Gender Genie Identifies Sex Based on Writing Style

Today I discovered a fascinating tool called the Gender Genie thanks to Clarissa over at Clarissa’s Blog.

The tool purports to be able to predict one’s gender based on a sample of one’s writing. I decided to test the tool on three samples: 1) my blog post, “More“, 2) the 5,000+ word short story I entered into the Writers of the Future Contest, and 3) a writing sample from my wife.

Here are the results:

More

Source: Gender Genie

Writers of the Future Contest Submission

Source: Gender Genie

Wife’s Writing Sample

Source: Gender Genie

So, according to the Genie, I am married to a man.

Awesome.

The bottom line is that my non-fiction writing is more masculine than my wife’s non-fiction writing, which, in turn, is more masculine than my fiction writing. In fact, I can quantify it. My non-fiction writing is over three times as masculine as my fiction writing.

Pretty weird, huh?

I look forward to hearing your results.

About Sean Patrick Hazlett

Finance executive, engineer, former military officer, and science fiction and horror writer. Editor of the Weird World War III anthology.
This entry was posted in Blogging, Humor, Predictions, Writing and tagged , . Bookmark the permalink.

9 Responses to Gender Genie Identifies Sex Based on Writing Style

  1. It starts to sound like the gender genie thinks the entire planet is populated exclusively by men. 🙂 Has anybody been told they have female writing?

    Well, at least the gender genie is offering some great entertainment. 🙂

    • I think my fiction writing came the closest to being identified as female, but so far no one has tested female yet. Thanks for alerting me to the Gender Genie. The empirical data coming in thus far seems to confirm your original hypothesis that it is stupid. At least it’s fun! 😉

  2. efgd says:

    That was fun. Serious blog and essays classed me as male. More general blog clased me as female. Hmm.
    Thanks for the fun link.

  3. “So, according to the Genie, I am married to a man.”

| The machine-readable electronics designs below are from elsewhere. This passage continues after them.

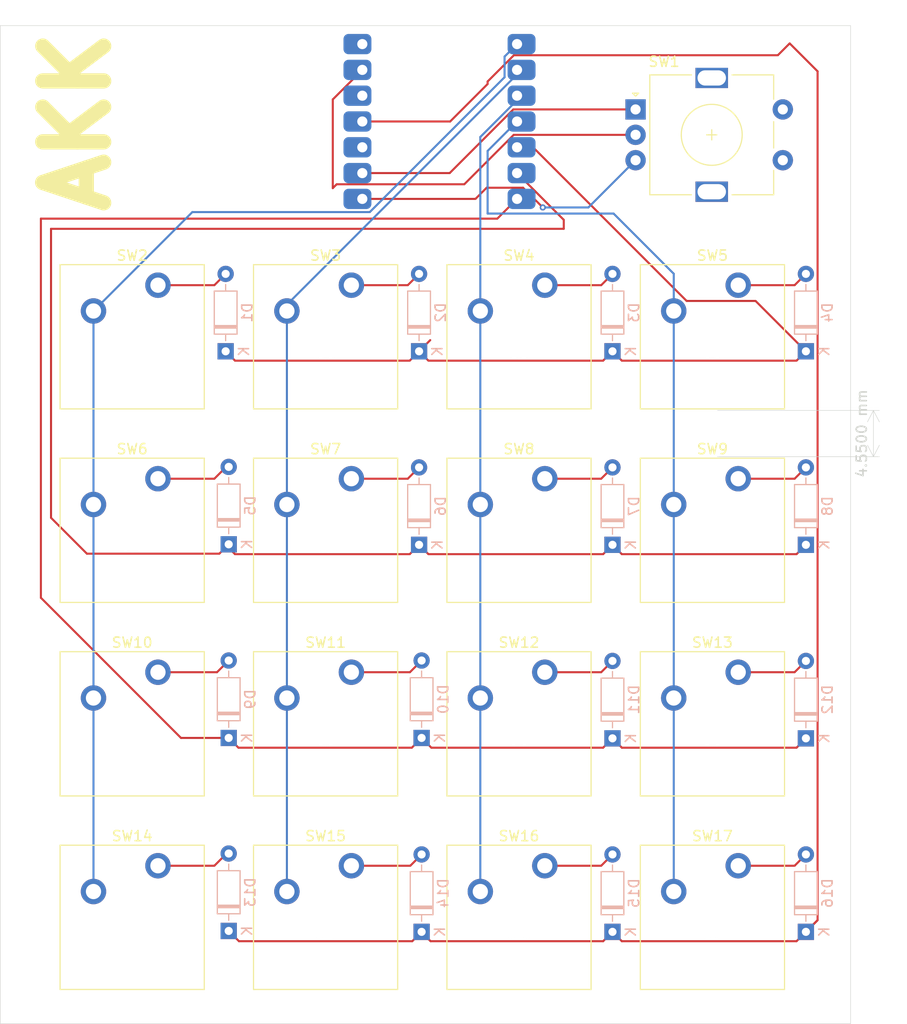
<source format=kicad_pcb>
(kicad_pcb
	(version 20240108)
	(generator "pcbnew")
	(generator_version "8.0")
	(general
		(thickness 1.6)
		(legacy_teardrops no)
	)
	(paper "A4")
	(layers
		(0 "F.Cu" signal)
		(31 "B.Cu" signal)
		(32 "B.Adhes" user "B.Adhesive")
		(33 "F.Adhes" user "F.Adhesive")
		(34 "B.Paste" user)
		(35 "F.Paste" user)
		(36 "B.SilkS" user "B.Silkscreen")
		(37 "F.SilkS" user "F.Silkscreen")
		(38 "B.Mask" user)
		(39 "F.Mask" user)
		(40 "Dwgs.User" user "User.Drawings")
		(41 "Cmts.User" user "User.Comments")
		(42 "Eco1.User" user "User.Eco1")
		(43 "Eco2.User" user "User.Eco2")
		(44 "Edge.Cuts" user)
		(45 "Margin" user)
		(46 "B.CrtYd" user "B.Courtyard")
		(47 "F.CrtYd" user "F.Courtyard")
		(48 "B.Fab" user)
		(49 "F.Fab" user)
		(50 "User.1" user)
		(51 "User.2" user)
		(52 "User.3" user)
		(53 "User.4" user)
		(54 "User.5" user)
		(55 "User.6" user)
		(56 "User.7" user)
		(57 "User.8" user)
		(58 "User.9" user)
	)
	(setup
		(pad_to_mask_clearance 0)
		(allow_soldermask_bridges_in_footprints no)
		(pcbplotparams
			(layerselection 0x00010fc_ffffffff)
			(plot_on_all_layers_selection 0x0000000_00000000)
			(disableapertmacros no)
			(usegerberextensions no)
			(usegerberattributes yes)
			(usegerberadvancedattributes yes)
			(creategerberjobfile yes)
			(dashed_line_dash_ratio 12.000000)
			(dashed_line_gap_ratio 3.000000)
			(svgprecision 4)
			(plotframeref no)
			(viasonmask no)
			(mode 1)
			(useauxorigin no)
			(hpglpennumber 1)
			(hpglpenspeed 20)
			(hpglpendiameter 15.000000)
			(pdf_front_fp_property_popups yes)
			(pdf_back_fp_property_popups yes)
			(dxfpolygonmode yes)
			(dxfimperialunits yes)
			(dxfusepcbnewfont yes)
			(psnegative no)
			(psa4output no)
			(plotreference yes)
			(plotvalue yes)
			(plotfptext yes)
			(plotinvisibletext no)
			(sketchpadsonfab no)
			(subtractmaskfromsilk no)
			(outputformat 1)
			(mirror no)
			(drillshape 1)
			(scaleselection 1)
			(outputdirectory "")
		)
	)
	(net 0 "")
	(net 1 "Row 0")
	(net 2 "Net-(D1-A)")
	(net 3 "Net-(D2-A)")
	(net 4 "Net-(D3-A)")
	(net 5 "Net-(D4-A)")
	(net 6 "Row 1")
	(net 7 "Net-(D5-A)")
	(net 8 "Net-(D6-A)")
	(net 9 "Net-(D7-A)")
	(net 10 "Net-(D8-A)")
	(net 11 "Row 2")
	(net 12 "Net-(D9-A)")
	(net 13 "Net-(D10-A)")
	(net 14 "Net-(D11-A)")
	(net 15 "Net-(D12-A)")
	(net 16 "Net-(D13-A)")
	(net 17 "Row 3")
	(net 18 "Net-(D14-A)")
	(net 19 "Net-(D15-A)")
	(net 20 "Net-(D16-A)")
	(net 21 "Col 3")
	(net 22 "unconnected-(M1-D9-Pad10)")
	(net 23 "Col 1")
	(net 24 "Col 0")
	(net 25 "3V3")
	(net 26 "5V")
	(net 27 "GND")
	(net 28 "Col 2")
	(net 29 "Net-(M1-D8)")
	(net 30 "Net-(M1-D7)")
	(net 31 "unconnected-(SW1-PadS1)")
	(net 32 "unconnected-(SW1-PadS2)")
	(footprint "Rotary_Encoder:RotaryEncoder_Alps_EC11E-Switch_Vertical_H20mm" (layer "F.Cu") (at 116.575 75.25))
	(footprint "ScottoKeebs_MX:MX_PCB_1.00u" (layer "F.Cu") (at 86.0425 97.63125))
	(footprint "ScottoKeebs_MX:MX_PCB_1.00u" (layer "F.Cu") (at 124.1425 116.68125))
	(footprint "ScottoKeebs_MX:MX_PCB_1.00u" (layer "F.Cu") (at 86.0425 135.73125))
	(footprint "ScottoKeebs_MX:MX_PCB_1.00u" (layer "F.Cu") (at 105.0925 135.73125))
	(footprint "ScottoKeebs_MX:MX_PCB_1.00u" (layer "F.Cu") (at 86.0425 154.78125))
	(footprint "ScottoKeebs_MX:MX_PCB_1.00u" (layer "F.Cu") (at 66.9925 97.63125))
	(footprint "ScottoKeebs_MX:MX_PCB_1.00u" (layer "F.Cu") (at 86.0425 116.68125))
	(footprint "ScottoKeebs_MX:MX_PCB_1.00u" (layer "F.Cu") (at 105.0925 97.63125))
	(footprint "ScottoKeebs_MX:MX_PCB_1.00u" (layer "F.Cu") (at 66.9925 154.78125))
	(footprint "ScottoKeebs_MX:MX_PCB_1.00u" (layer "F.Cu") (at 66.9925 116.68125))
	(footprint "ScottoKeebs_MX:MX_PCB_1.00u" (layer "F.Cu") (at 124.1425 97.63125))
	(footprint "ScottoKeebs_MX:MX_PCB_1.00u" (layer "F.Cu") (at 105.0925 154.78125))
	(footprint "ScottoKeebs_MX:MX_PCB_1.00u" (layer "F.Cu") (at 124.1425 135.73125))
	(footprint "ScottoKeebs_MX:MX_PCB_1.00u" (layer "F.Cu") (at 66.9925 135.73125))
	(footprint "ScottoKeebs_MX:MX_PCB_1.00u" (layer "F.Cu") (at 124.1425 154.78125))
	(footprint "ScottoKeebs_MX:MX_PCB_1.00u" (layer "F.Cu") (at 105.0925 116.68125))
	(footprint "Diode_THT:D_DO-35_SOD27_P7.62mm_Horizontal" (layer "B.Cu") (at 114.3 156.21 90))
	(footprint "Diode_THT:D_DO-35_SOD27_P7.62mm_Horizontal" (layer "B.Cu") (at 76.2 99.06 90))
	(footprint "Diode_THT:D_DO-35_SOD27_P7.62mm_Horizontal" (layer "B.Cu") (at 95.5 137.12 90))
	(footprint "Diode_THT:D_DO-35_SOD27_P7.62mm_Horizontal" (layer "B.Cu") (at 114.3 99.06 90))
	(footprint "Diode_THT:D_DO-35_SOD27_P7.62mm_Horizontal" (layer "B.Cu") (at 76.5 118.06 90))
	(footprint "Diode_THT:D_DO-35_SOD27_P7.62mm_Horizontal" (layer "B.Cu") (at 133.35 118.11 90))
	(footprint "Diode_THT:D_DO-35_SOD27_P7.62mm_Horizontal" (layer "B.Cu") (at 95.5 156.21 90))
	(footprint "Diode_THT:D_DO-35_SOD27_P7.62mm_Horizontal" (layer "B.Cu") (at 133.35 156.21 90))
	(footprint "Diode_THT:D_DO-35_SOD27_P7.62mm_Horizontal" (layer "B.Cu") (at 114.3 118.11 90))
	(footprint "Diode_THT:D_DO-35_SOD27_P7.62mm_Horizontal" (layer "B.Cu") (at 76.5 137.12 90))
	(footprint "Diode_THT:D_DO-35_SOD27_P7.62mm_Horizontal" (layer "B.Cu") (at 76.5 156.12 90))
	(footprint "Diode_THT:D_DO-35_SOD27_P7.62mm_Horizontal" (layer "B.Cu") (at 114.3 137.16 90))
	(footprint "Diode_THT:D_DO-35_SOD27_P7.62mm_Horizontal"
		(layer "B.Cu")
		(uuid "91da34f2-7f63-4374-817d-6b06149f11b9")
		(at 95.25 118.11 90)
		(descr "Diode, DO-35_SOD27 series, Axial, Horizontal, pin pitch=7.62mm, , length*diameter=4*2mm^2, , http://www.diodes.com/_files/packages/DO-35.pdf")
		(tags "Diode DO-35_SOD27 series Axial Horizontal pin pitch 7.62mm  length 4mm diameter
... [59771 chars truncated]
</source>
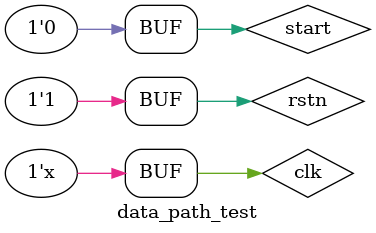
<source format=v>
`timescale 1ns / 1ps

module data_path_test ();

    // clock period in nanoseconds
`define CLK_PERIOD 10

    reg clk;
    reg rstn;

    reg [31:0] x0_re;
    reg [31:0] x0_im;
    reg [31:0] x1_re;
    reg [31:0] x1_im;

    reg [8:0] bram_addr;

    reg src_sel;
    reg fft_ready;

    reg bram_we;
    reg bram_en;
    reg bf_ce;

    reg start;
    reg twiddle_addr;

    wire [31:0] X0_re;
    wire [31:0] X0_im;
    wire [31:0] X1_re;
    wire [31:0] X1_im;

    reg cycle_delay;

    wire [31:0] X0_re_bf;
    wire [31:0] X0_im_bf;
    wire [31:0] X1_re_bf;
    wire [31:0] X1_im_bf;
    wire [31:0] x0_re_ram;
    wire [31:0] x0_im_ram;
    wire [31:0] x1_re_ram;
    wire [31:0] x1_im_ram;

    always #(`CLK_PERIOD/2) clk = ~clk;

    initial begin
        clk <= 1;
        rstn <= 0;

        #(`CLK_PERIOD*10) rstn <= 1;
    end

    // define states
    localparam S_IDLE = 3'b000;
    localparam S_STORE_INPUTS = 3'b001;
    localparam S_CHECK_BF_COUNTER = 3'b010;
    localparam S_READ_MEMORY = 3'b011;
    localparam S_BF_OPERATION = 3'b100;
    localparam S_WRITE_BACK = 3'b101;
    localparam S_SEND_RESULTS = 3'b110;

    // localparam BRAM_SIZE = 10'd512;

    // for tests
    localparam BRAM_SIZE = 3'd4;

    // state and nextstate registers
    reg [2:0] state;
    reg [2:0] nstate;

    // counters registers
    reg [9:0] data_counter;
    reg [9:0] bf_counter;
    reg [1:0] cycle_counter;
    //reg write_counter;
    
    reg start_sending;

    data_path dut(
        .clk(clk),
        .rstn(rstn),

        .x0_re_i(x0_re),
        .x0_im_i(x0_im),
        .x1_re_i(x1_re),
        .x1_im_i(x1_im),

        .bram_addr_i(bram_addr),

        .w(28'h4001),

        .src_sel_i(src_sel),
        .fft_ready_i(fft_ready),

        .bram_we_i(bram_we),
        .bram_en_i(bram_en),
        .bf_ce_i(bf_ce),

        .x0_re_o(X0_re),
        .x0_im_o(X0_im),
        .x1_re_o(X1_re),
        .x1_im_o(X1_im),


        .X0_re_bf(X0_re_bf),
        .X0_im_bf(X0_im_bf),
        .X1_re_bf(X1_re_bf),
        .X1_im_bf(X1_im_bf),

        .x0_re_ram(x0_re_ram),
        .x0_im_ram(x0_im_ram),
        .x1_re_ram(x1_re_ram),
        .x1_im_ram(x1_im_ram)
    );

    initial begin
        start = 0;
        #(`CLK_PERIOD*15);
        start = 1;

        #(`CLK_PERIOD*BRAM_SIZE);
        start = 0;

    end

    initial begin
        x0_re = 32'd0;
        x0_im = 32'd0;
        x1_re = 32'd0;
        x1_im = 32'd0;
        #(`CLK_PERIOD*15);
        x0_re = 32'd10;
        x0_im = 32'd0;
        x1_re = 32'd20;
        x1_im = 32'd0;

    end

    always @(posedge clk) begin
        if(state == S_STORE_INPUTS) begin
            x0_re = x0_re + 10;
            x0_im = x0_im + 0;
            x1_re = x1_re + 10;
            x1_im = x1_im + 0;
        end
    end

    // state register
    always @(posedge clk or negedge rstn) begin
        if(~rstn)begin
            state <= S_IDLE;
            nstate <= S_IDLE;
        end
        else begin
            state <= nstate;
        end
    end

    // nextstate logic
    always @(*) begin
        case(state)
            S_IDLE:
            if(start)
                nstate = S_STORE_INPUTS;

            S_STORE_INPUTS:
            if(data_counter == BRAM_SIZE-1) // data_counter == N/2 (512)
                nstate = S_CHECK_BF_COUNTER;

            S_CHECK_BF_COUNTER: begin
                if(bf_counter == BRAM_SIZE) begin
                    if(cycle_delay == 1'h1) begin
                        cycle_delay = 1'b0;
                        nstate = S_SEND_RESULTS;
                    end 
                end                    
                
                else
                    nstate = S_READ_MEMORY;
            end

            S_READ_MEMORY:
            nstate = S_BF_OPERATION;

            S_BF_OPERATION: begin
                if(cycle_counter == 2'd2)
                    nstate = S_WRITE_BACK;
            end

            S_WRITE_BACK:
            //        if(write_counter == 1'b1)
            nstate = S_CHECK_BF_COUNTER;
            //    end

            S_SEND_RESULTS:
            if(data_counter == (BRAM_SIZE-1)+1) // data_counter == N/2 (512)
                nstate = S_IDLE;
        endcase
    end

    // output logic
    always @(*) begin
        case(state)
            S_IDLE: begin
                start_sending = 1'b0;
                src_sel = 1'b0;
                data_counter = {10{1'b0}};
                bram_addr = {9{1'b0}};
                twiddle_addr = {9{1'b0}};
                bram_en = 1'b1;
                bram_we = 1'b0;
            end

            S_STORE_INPUTS: begin
                src_sel = 1'b0;
                bram_addr = data_counter;
                bram_we = 1'b1;
                bram_en = 1'b1;
            end

            S_CHECK_BF_COUNTER: begin
                src_sel = 1'b1;
                data_counter = {10{1'b0}}; // reset data_counter 
                //bram_addr = data_counter;   
                bram_addr = bf_counter;
                bram_we = 1'b0; // disable writing to memmory 
                bram_en = 1'b1;
                //        write_counter = 1'b0;    
            end

            S_READ_MEMORY: begin
//                bram_addr = bf_counter;
                twiddle_addr = bf_counter;
                bram_en = 1'b1;
            end

            S_BF_OPERATION: begin
                bram_en = 1'b1;
                if(cycle_counter == 2'd2)
                    bf_ce = 1'b1;
            end

            S_WRITE_BACK: begin
                bf_ce = 1'b0;
                bram_we = 1'b1;
                bram_en = 1'b1;
                cycle_counter = {2{1'b0}};
            end

            S_SEND_RESULTS: begin
                bf_counter = {10{1'b0}}; // reset bf_counter
                start_sending = 1'b1;
                bram_addr = data_counter;
                bram_en = 1'b1;
            end
        endcase
    end

    //--------------------------------------

    always @(posedge clk or negedge rstn) begin
        if(~rstn) begin
            data_counter = {10{1'b0}};
            bf_counter = {10{1'b0}};
            cycle_counter = {2{1'b0}};
//            bram_we = 1'b0;
            bf_ce = 1'b0;
//            bram_en = 1'b0;
            cycle_delay = 1'b0;
            //        write_counter = 1'b0;
        end
        else if(state == S_STORE_INPUTS || state == S_SEND_RESULTS) // receiving or sending data
            data_counter = data_counter + 1; // increase data_counter

        else if(state == S_WRITE_BACK) begin
            bf_counter = bf_counter + 1;
            //        write_counter = write_counter + 1;
        end

        else if(state == S_BF_OPERATION)
            cycle_counter = cycle_counter + 1;
            
        else if(state == S_CHECK_BF_COUNTER) begin
            cycle_delay = cycle_delay + 1;
        end

    end
    
    always @(negedge clk) begin
        if(start_sending && bram_addr > 1'b0)
            fft_ready = 1'b1;
            
        else 
            fft_ready = 1'b0;
    end
    
endmodule
</source>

    Good think you live in California, not Texas I guess.

  4. Alyce says:

    I am female and invariably every sample of my writing came up as HEAVILY male. Go figure.

  5. Vicki says:

    Huh, it got my gender right and I was actually trying to get it to think I was a guy (I wrote the story in first-person from a guy’s perspective). Dang it, the thing’s onto me.